The Intel AC 3165 dual-band 802.11ac/b/g/n wireless card worked well and I experienced no problems with wi-fi reception even in known black spots. The associated Bluetooth radio is 4.2 spec and performed as expected.
The 38Wh battery gives reasonable endurance. In mixed use -- a little productivity, some web browsing, perusing the odd YouTube video -- with the screen brightness set to 60% you can get about 6.5-7 hours from a full charge. Chuwi's LapBook SE can manage two hours more. Loop a 1080p video file and you'll make it to the five-hour mark but not much further.
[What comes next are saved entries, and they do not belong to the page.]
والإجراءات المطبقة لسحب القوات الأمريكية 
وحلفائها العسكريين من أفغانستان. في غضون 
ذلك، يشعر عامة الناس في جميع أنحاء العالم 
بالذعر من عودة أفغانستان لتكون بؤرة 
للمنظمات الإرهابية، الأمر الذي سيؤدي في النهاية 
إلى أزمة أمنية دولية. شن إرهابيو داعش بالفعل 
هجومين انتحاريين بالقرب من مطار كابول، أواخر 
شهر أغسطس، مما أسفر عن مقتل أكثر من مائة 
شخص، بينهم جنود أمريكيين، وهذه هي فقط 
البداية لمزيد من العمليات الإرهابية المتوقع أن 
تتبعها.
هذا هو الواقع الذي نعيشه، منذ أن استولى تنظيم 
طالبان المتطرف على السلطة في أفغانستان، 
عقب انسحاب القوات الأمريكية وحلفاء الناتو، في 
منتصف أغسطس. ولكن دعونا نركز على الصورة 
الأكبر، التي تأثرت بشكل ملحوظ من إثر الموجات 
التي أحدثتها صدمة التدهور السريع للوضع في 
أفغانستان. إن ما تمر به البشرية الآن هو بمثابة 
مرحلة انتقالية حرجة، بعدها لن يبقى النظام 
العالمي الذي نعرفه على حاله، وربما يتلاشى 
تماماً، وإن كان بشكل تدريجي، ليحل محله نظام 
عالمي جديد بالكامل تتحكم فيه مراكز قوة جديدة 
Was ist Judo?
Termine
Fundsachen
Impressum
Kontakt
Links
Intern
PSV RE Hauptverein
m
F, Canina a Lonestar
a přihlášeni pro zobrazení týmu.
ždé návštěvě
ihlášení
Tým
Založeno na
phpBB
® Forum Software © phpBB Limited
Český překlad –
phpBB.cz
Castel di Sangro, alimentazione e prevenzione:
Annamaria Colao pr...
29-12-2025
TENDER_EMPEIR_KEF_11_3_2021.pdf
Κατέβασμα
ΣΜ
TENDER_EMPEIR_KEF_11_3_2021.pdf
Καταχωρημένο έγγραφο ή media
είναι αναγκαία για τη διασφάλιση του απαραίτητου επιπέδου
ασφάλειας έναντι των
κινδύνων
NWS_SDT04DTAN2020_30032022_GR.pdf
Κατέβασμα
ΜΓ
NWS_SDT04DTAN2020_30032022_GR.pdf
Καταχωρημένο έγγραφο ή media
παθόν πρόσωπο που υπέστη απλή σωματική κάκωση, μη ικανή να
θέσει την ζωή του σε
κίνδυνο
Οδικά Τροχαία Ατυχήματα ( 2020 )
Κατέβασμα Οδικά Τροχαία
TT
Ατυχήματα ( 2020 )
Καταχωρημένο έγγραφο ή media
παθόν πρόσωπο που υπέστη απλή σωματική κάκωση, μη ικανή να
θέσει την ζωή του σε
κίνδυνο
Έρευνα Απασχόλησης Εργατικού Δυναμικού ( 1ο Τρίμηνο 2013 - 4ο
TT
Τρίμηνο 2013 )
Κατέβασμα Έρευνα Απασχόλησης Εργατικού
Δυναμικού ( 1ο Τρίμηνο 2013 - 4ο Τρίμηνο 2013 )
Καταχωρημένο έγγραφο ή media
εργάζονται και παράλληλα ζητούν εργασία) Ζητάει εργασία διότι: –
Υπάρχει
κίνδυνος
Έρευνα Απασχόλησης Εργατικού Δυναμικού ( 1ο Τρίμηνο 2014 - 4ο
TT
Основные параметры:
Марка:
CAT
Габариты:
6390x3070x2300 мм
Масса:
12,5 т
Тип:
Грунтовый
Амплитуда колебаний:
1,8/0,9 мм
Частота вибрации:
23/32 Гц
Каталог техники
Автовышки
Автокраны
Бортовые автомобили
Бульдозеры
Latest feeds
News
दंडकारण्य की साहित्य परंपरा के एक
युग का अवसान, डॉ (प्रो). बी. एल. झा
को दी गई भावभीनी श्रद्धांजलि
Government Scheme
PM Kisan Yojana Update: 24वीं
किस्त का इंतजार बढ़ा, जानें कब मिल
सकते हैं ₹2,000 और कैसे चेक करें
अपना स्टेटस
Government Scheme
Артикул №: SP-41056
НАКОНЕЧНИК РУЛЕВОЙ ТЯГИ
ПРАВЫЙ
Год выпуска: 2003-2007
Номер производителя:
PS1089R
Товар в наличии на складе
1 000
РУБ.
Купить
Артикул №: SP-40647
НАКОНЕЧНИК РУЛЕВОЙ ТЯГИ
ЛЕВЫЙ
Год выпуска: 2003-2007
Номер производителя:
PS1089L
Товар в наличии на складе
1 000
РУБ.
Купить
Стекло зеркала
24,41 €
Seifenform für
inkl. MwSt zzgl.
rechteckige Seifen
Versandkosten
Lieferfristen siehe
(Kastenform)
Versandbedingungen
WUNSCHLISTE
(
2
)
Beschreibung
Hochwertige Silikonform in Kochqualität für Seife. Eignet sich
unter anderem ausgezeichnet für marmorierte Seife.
A full recharge takes a little over two hours using the bundled power supply.
By Chuwi's standards the quality of the loudspeakers is good -- there's no distortion and even a little bit of bass -- while the 720p webcam and microphone are not bad either. Sound from the 3.5mm audio jack is clean and static-free. Finally, just to clarify something I'm regularly asked about, these Chuwi laptops arrive with a bona fide English version of Windows 10 Home rather than a Chinese-language version.
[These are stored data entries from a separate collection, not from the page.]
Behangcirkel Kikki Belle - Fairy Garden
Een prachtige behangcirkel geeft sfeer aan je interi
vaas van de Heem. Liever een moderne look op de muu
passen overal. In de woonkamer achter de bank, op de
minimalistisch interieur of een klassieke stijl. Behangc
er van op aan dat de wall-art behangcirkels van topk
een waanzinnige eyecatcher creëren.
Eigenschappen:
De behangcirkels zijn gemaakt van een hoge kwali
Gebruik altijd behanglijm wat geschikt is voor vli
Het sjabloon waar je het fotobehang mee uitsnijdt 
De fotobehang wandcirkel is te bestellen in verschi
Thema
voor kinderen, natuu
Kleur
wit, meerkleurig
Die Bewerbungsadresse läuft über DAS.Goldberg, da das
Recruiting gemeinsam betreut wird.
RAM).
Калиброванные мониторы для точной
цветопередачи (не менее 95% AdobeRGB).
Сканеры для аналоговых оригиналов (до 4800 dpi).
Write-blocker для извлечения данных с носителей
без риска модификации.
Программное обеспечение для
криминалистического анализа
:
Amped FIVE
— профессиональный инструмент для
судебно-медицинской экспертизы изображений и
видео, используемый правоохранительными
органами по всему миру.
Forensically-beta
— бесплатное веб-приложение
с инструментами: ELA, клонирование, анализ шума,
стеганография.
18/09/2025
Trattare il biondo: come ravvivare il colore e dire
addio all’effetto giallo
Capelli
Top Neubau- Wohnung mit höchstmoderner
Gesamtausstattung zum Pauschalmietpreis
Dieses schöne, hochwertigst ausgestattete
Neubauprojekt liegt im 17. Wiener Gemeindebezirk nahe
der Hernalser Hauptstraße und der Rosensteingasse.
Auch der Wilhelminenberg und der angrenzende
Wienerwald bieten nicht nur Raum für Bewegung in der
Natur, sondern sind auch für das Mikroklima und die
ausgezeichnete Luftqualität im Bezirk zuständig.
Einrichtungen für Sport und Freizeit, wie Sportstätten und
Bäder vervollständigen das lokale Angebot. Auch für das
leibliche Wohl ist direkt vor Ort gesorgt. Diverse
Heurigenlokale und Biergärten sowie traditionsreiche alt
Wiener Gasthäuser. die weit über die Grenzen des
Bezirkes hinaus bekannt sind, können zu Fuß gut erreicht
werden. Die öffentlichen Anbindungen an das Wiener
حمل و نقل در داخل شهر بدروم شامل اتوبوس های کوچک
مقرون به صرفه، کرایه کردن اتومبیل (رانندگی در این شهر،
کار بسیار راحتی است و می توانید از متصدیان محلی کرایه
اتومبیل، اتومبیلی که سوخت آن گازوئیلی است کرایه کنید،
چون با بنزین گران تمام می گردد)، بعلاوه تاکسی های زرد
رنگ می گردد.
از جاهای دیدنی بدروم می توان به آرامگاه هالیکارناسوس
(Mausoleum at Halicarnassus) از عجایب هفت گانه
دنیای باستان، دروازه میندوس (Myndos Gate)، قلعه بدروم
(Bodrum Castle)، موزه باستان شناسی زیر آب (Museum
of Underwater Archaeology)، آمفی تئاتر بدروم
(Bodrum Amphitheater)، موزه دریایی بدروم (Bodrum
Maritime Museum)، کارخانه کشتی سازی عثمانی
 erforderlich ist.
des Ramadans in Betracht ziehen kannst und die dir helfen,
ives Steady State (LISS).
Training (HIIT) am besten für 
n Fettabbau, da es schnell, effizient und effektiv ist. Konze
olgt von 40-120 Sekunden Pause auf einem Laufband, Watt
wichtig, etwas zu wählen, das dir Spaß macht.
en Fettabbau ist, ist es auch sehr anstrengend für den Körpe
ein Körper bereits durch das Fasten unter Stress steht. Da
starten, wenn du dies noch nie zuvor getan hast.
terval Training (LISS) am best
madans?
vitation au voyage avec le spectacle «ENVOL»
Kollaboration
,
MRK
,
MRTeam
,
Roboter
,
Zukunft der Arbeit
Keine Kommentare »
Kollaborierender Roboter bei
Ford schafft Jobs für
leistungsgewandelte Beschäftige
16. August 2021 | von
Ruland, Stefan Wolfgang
Has Chuwi's move upmarket worked? I'd say so. The AeroBook is a great looker, well made, well specified and performs faultlessly. The only niggle is the somewhat dated Core M processor, but fitting a more modern iteration would presumably have had an impact on price, assuming that Intel's current supply problems with its 14nm chips made that a logistical possibility. Despite that drawback this is a very fine laptop for the money. The real head-scratcher is deciding if it's worth £150-plus more than the not entirely dissimilar LapBook SE.